The Center has an active publication program, issuing books that draw on the scholarship presented in the symposia. Many of these have been published in association with Pennsylvania State University Press as volumes of The Frick Collection Studies on the History of Art Collecting in America. Titles include:

 Reist, Inge Jackson., and Rosella Mamoli Zorzi, eds. Power Underestimated: American Women Art Collectors. Venezia: Marsilio, 2011.
 Reist, Inge Jackson., and José Luis Colomer, eds. Collecting Spanish Art: Spain's Golden Age and America's Gilded Age. New York: Frick Collection in Association with Centro De Estudios Europa Hispánica, Madrid, and Center for Spain in America, New York, 2012.
 Reist, Inge, ed. British Models of Art Collecting and the American Response: Reflections Across the Pond. Burlington: Ashgate, 2014.
 Quodbach, Esmée, ed. Holland's Golden Age in America: Celebrating the Art of Rembrandt, Vermeer, and Hals. University Park, PA: Pennsylvania State University Press, 2014.

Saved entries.

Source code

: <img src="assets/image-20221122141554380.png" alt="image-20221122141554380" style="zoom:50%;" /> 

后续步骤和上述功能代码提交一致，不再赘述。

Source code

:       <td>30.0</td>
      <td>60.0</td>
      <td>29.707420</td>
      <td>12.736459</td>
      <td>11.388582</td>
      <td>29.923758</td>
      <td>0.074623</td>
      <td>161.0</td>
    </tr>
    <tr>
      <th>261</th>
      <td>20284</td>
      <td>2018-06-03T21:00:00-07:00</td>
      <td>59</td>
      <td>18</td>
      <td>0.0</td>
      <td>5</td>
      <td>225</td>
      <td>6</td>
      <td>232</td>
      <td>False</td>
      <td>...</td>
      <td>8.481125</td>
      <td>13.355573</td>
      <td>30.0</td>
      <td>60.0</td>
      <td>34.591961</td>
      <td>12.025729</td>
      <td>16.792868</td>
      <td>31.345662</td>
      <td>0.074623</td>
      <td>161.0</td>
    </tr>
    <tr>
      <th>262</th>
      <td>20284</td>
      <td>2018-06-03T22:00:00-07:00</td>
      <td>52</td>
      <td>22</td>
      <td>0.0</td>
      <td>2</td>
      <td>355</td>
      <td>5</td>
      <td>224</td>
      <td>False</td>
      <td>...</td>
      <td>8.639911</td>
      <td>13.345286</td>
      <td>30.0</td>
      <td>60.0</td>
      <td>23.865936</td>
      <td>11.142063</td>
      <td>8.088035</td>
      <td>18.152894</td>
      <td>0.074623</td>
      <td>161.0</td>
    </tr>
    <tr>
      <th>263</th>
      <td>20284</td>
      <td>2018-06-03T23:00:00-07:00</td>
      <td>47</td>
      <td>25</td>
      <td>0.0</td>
--
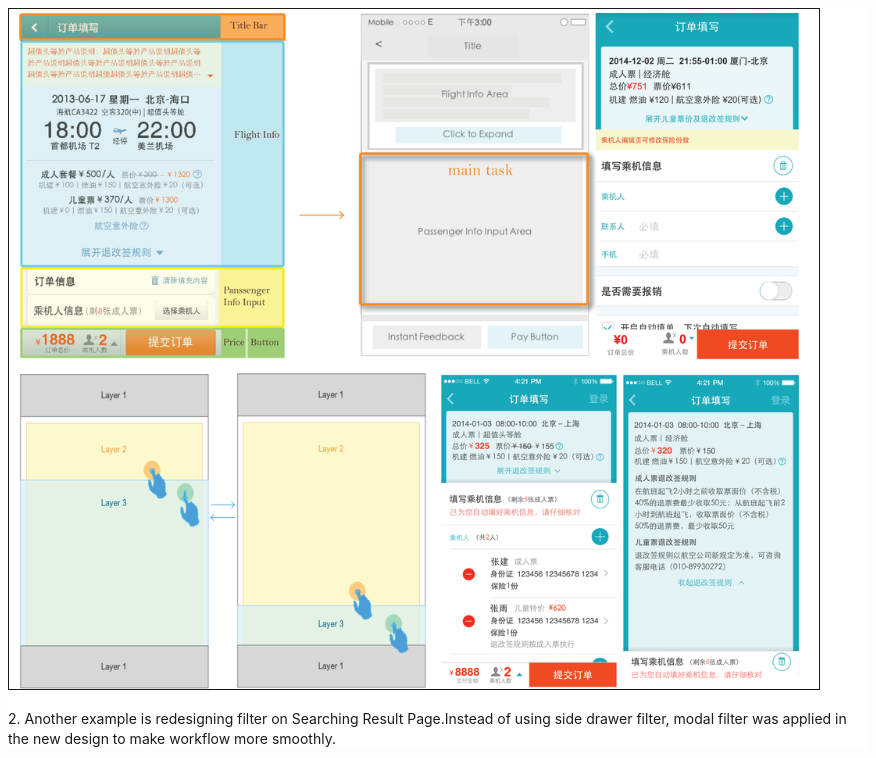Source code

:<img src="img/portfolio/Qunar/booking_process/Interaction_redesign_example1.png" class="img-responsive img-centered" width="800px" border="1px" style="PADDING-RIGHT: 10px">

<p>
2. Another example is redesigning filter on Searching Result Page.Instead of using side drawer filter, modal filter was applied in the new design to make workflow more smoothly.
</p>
...
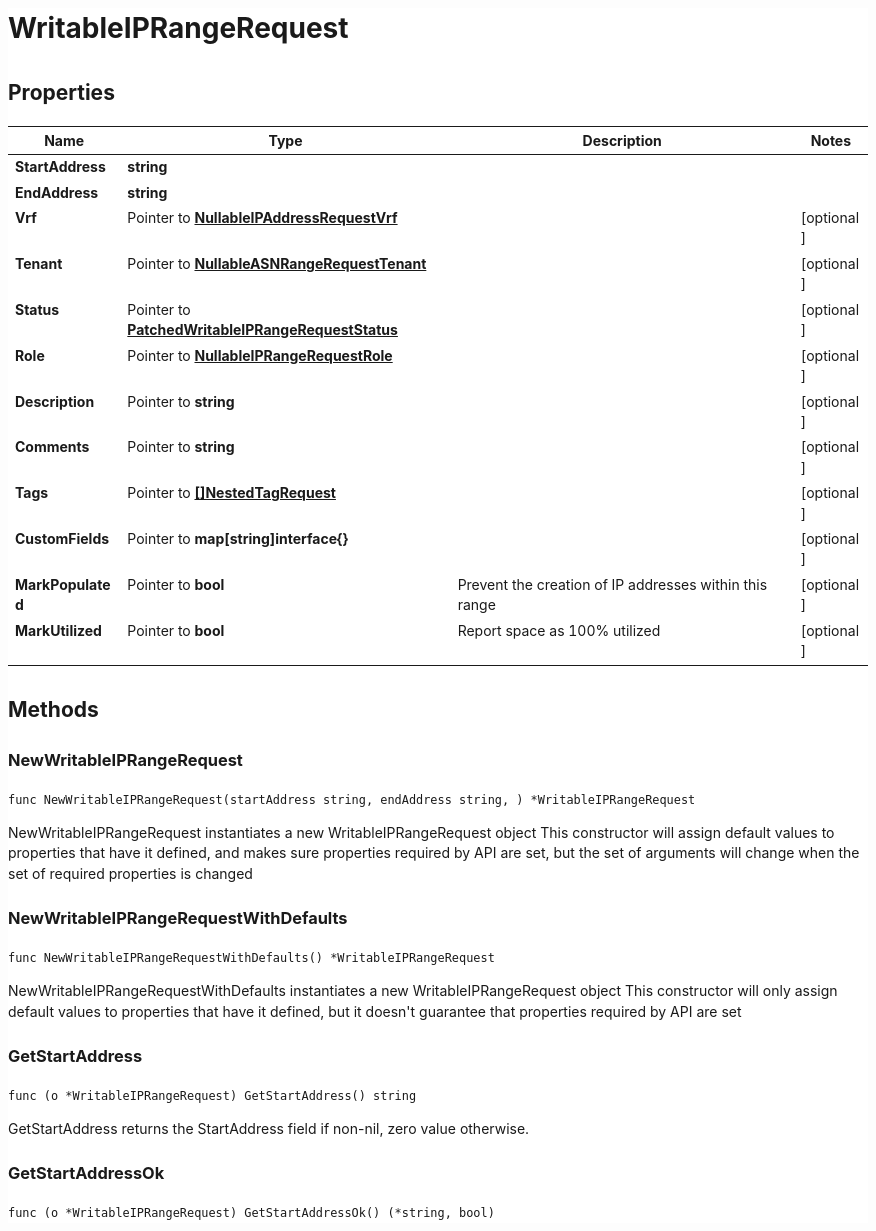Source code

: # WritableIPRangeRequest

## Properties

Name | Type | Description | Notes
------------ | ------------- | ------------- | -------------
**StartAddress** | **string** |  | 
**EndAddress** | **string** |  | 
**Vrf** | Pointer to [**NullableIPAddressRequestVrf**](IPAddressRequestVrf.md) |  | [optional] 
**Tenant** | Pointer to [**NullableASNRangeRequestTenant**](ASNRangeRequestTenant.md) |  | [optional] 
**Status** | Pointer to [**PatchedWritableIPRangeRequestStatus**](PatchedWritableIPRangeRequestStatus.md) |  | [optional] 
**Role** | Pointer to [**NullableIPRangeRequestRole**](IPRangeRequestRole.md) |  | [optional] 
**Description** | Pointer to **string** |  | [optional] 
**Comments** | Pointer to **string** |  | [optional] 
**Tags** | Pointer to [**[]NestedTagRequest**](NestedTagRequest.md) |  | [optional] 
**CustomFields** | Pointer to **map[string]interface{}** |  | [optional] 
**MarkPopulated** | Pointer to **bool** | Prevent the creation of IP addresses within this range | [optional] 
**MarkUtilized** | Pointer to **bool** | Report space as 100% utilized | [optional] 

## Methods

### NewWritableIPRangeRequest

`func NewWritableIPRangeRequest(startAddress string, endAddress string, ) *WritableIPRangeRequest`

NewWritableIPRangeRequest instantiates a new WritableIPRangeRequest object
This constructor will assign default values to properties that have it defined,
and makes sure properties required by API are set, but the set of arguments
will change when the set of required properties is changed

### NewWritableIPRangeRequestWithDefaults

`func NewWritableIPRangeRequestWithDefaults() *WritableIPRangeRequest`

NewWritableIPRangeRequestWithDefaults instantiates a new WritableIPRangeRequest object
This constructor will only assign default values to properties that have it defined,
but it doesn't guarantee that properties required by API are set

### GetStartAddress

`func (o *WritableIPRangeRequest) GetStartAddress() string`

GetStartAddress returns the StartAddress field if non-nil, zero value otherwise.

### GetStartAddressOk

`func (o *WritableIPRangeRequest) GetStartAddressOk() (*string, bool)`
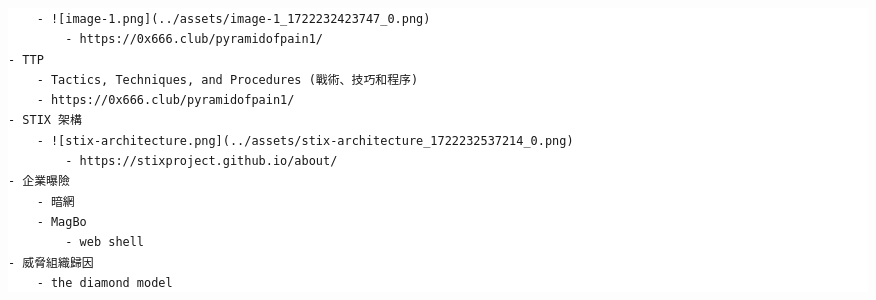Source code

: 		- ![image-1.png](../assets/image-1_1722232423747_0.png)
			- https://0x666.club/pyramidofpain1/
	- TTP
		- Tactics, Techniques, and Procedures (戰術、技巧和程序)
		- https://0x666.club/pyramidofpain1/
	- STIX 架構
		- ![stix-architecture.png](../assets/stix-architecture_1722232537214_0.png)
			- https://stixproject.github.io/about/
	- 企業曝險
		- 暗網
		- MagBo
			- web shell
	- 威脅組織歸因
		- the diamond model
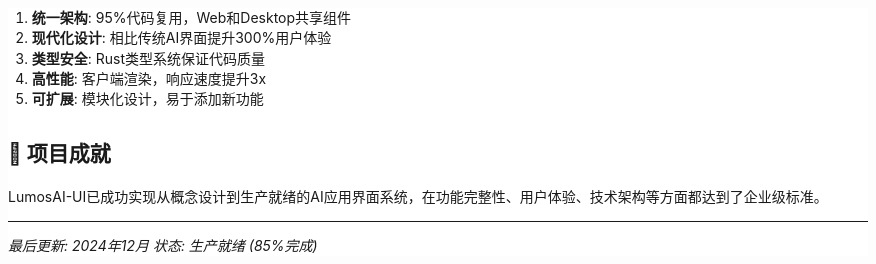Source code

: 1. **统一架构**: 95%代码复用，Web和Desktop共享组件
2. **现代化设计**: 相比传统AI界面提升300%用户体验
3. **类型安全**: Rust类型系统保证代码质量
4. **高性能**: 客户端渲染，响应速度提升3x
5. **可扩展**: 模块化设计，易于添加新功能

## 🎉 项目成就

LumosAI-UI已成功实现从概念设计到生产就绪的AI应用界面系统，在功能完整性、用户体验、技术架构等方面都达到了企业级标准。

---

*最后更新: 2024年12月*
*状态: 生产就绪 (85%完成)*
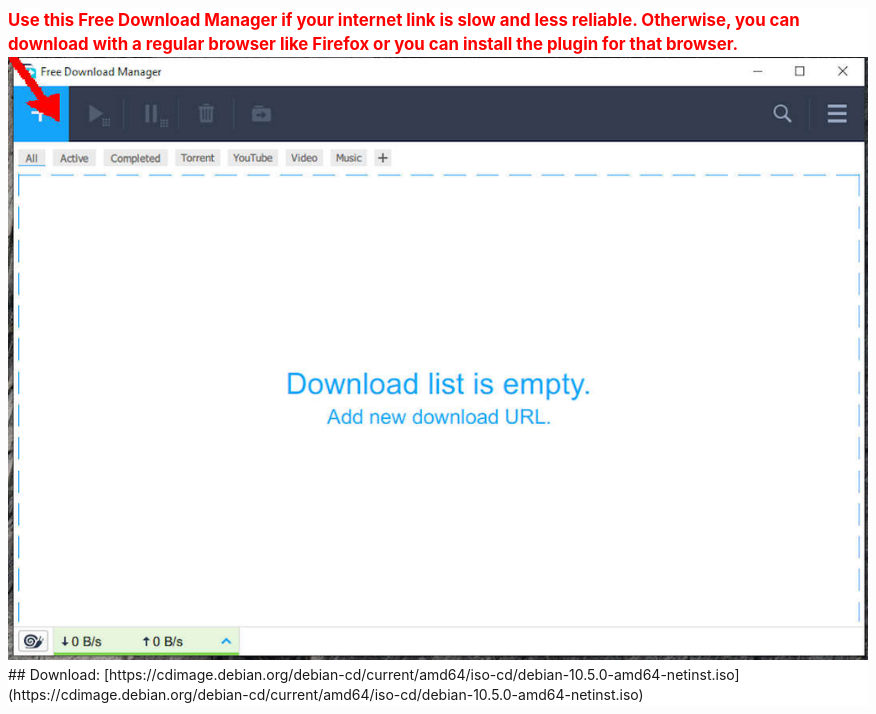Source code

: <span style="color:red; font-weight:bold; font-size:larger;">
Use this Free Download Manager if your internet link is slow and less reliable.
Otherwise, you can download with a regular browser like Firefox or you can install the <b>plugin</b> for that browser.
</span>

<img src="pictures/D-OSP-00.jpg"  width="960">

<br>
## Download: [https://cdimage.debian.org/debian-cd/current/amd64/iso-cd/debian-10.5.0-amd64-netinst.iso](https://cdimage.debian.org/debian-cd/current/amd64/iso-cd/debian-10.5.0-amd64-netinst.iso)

WHAT TO WORK ON.
1: Reproduce the passage on the Center's publication program word for word, in full.
2: From the listing, pull out each line that contains the word "constructor".

TASK RESPONSES.
1:
The Center has an active publication program, issuing books that draw on the scholarship presented in the symposia. Many of these have been published in association with Pennsylvania State University Press as volumes of The Frick Collection Studies on the History of Art Collecting in America. Titles include:

 Reist, Inge Jackson., and Rosella Mamoli Zorzi, eds. Power Underestimated: American Women Art Collectors. Venezia: Marsilio, 2011.
 Reist, Inge Jackson., and José Luis Colomer, eds. Collecting Spanish Art: Spain's Golden Age and America's Gilded Age. New York: Frick Collection in Association with Centro De Estudios Europa Hispánica, Madrid, and Center for Spain in America, New York, 2012.
 Reist, Inge, ed. British Models of Art Collecting and the American Response: Reflections Across the Pond. Burlington: Ashgate, 2014.
 Quodbach, Esmée, ed. Holland's Golden Age in America: Celebrating the Art of Rembrandt, Vermeer, and Hals. University Park, PA: Pennsylvania State University Press, 2014.

2:
This constructor will assign default values to properties that have it defined,
This constructor will only assign default values to properties that have it defined,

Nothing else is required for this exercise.